Recherches en vue d’une création à l’automne 2025


Le 3 juillet 1944 la République Libre du Vercors est proclamée. Bien au-delà de sa dimension militaire, cet acte historique révèle un projet utopique : il propose un contre-État et imagine un nouveau monde, plus respectueux des existences. Le programme du Conseil National de la Résistance est révolutionnaire dans ses propositions et a permis de mettre en œuvre des idéaux : sécurité sociale, retraite, culture, liberté de la presse.

Et si cela avait marché ?

Imaginons cette utopie : quels pourraient être les contours de cet îlot de liberté, cette Zone À Désirer ?

Et si chacun et chacune de nous était, telle la Blanquette de Monsieur Seguin, de celui ou celle qui part dans la montagne ? Qui suit son instinct et assume ses choix malgré les dangers ?

A partir de l’étude d’une œuvre littéraire – La chèvre de Monsieur Seguin d’Alphonse Daudet – et de sa résonance avec notre histoire et notre époque contemporaine, nous tenterons de tracer les contours d’un espace qui nous ferait rêver ; un endroit désirable dans lequel on se sentirait enfin libres. Quelle est cette montagne face à nous ? Qu’abrite-t-elle ? Qui s’y trouve, et pourquoi ? Quels sont ses dangers, et ses beautés ? 

Une quête, la recherche du bonheur et de la liberté.


La chèvre de monsieur Seguin d’Alphonse Daudet – l’histoire

Monsieur Seguin élevait des chèvres avec beaucoup d’amour. Pourtant, celles-ci finissaient toujours par s’échapper pour gambader en montagne, goûter l’herbe des pâturages et finalement mourir dévorées par le loup.

Persévérant malgré tout, M. Seguin décida d’acquérir encore une chèvre. Il la choisit toute jeune, afin qu’elle s’habitue bien à lui, espérant qu’ainsi elle resterait près de lui. Il l’appela Blanquette et l’entoura de tous les soins possibles.

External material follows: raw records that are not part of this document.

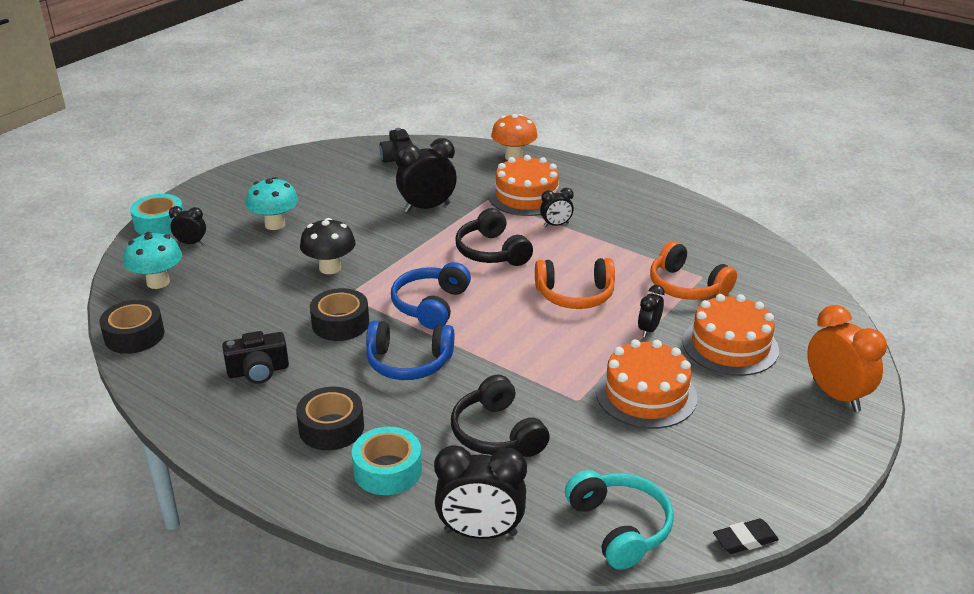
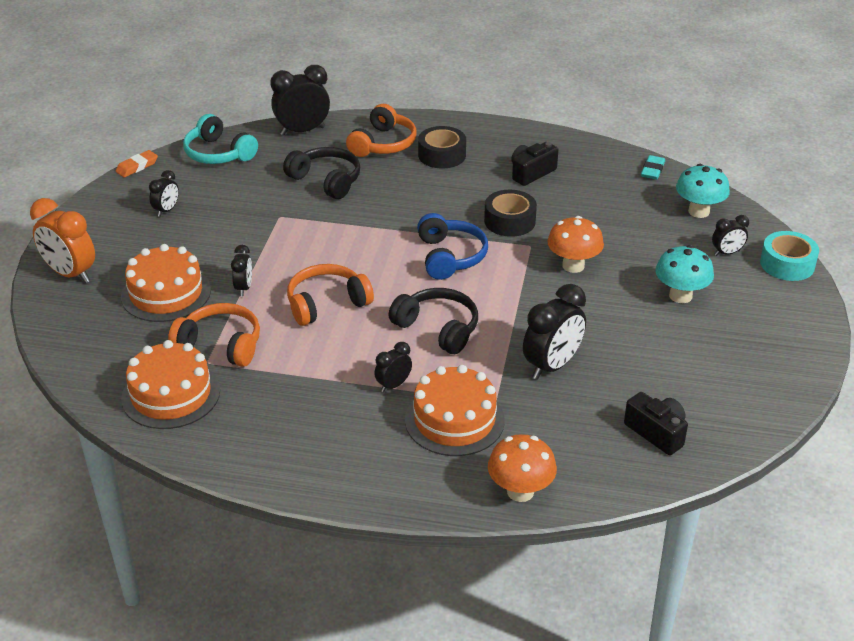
camera: 155 degrees right, 5 degrees up
(134, 335) = (652, 170): black tape -> turquoise eraser
(330, 268) = (573, 266): black mushroom -> orange mushroom
(387, 470) = (383, 144): turquoise tape -> orange headphones
(408, 362) = (427, 207): blue headphones -> none
(646, 394) = (228, 234): orange cake -> orange cake (171, 394)
(713, 449) = (166, 210): none -> black clock
(745, 540) = (137, 166): black eraser -> orange eraser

Malgré cela, elle se mit à rêver des larges espaces des montagnes, des fleurs sauvages au goût sucré de liberté. M. Seguin avait beau redoubler de soin, essayer de la convaincre, l’enfermer dans l’étable, rien ne pouvait retenir Blanquette. Elle s’échappa et profita toute une journée des hauts pâturages. 

Pourtant, à la nuit tombée, les hurlements du loup lui rappelèrent les avertissements de M. Seguin. 
Pourtant, à la nuit tombée, la trompe de M. Seguin lui rappela qu’elle ne pourrait plus vivre enfermée dans un enclos, attachée à un pieu. 

Elle resta dans la montagne, prête à faire face au loup.

Décidée à défendre chèrement sa vie et l’honneur de sa lignée, Blanquette lutta toute la nuit contre le loup. Au lever du soleil, fière et épuisée, elle s’écroula.


« Il n’est point de bonheur sans liberté, ni de liberté sans courage. » PERICLES

Les enjeux

Au pied des digitales et des campanules pousse la liberté. Et derrière le bucolisme des herbes folles se pose la question du refus d’obéissance, sans violence, mais avec détermination. 

Alors que notre société se transforme vers toujours plus de contrôle, de normes, nous souhaitons interroger cette chaîne invisible qui, tel un bracelet électronique, nous maintient en liberté surveillée. Cette chaîne qui se raccourcit au fil du temps, “pour notre bien”, “pour notre protection”.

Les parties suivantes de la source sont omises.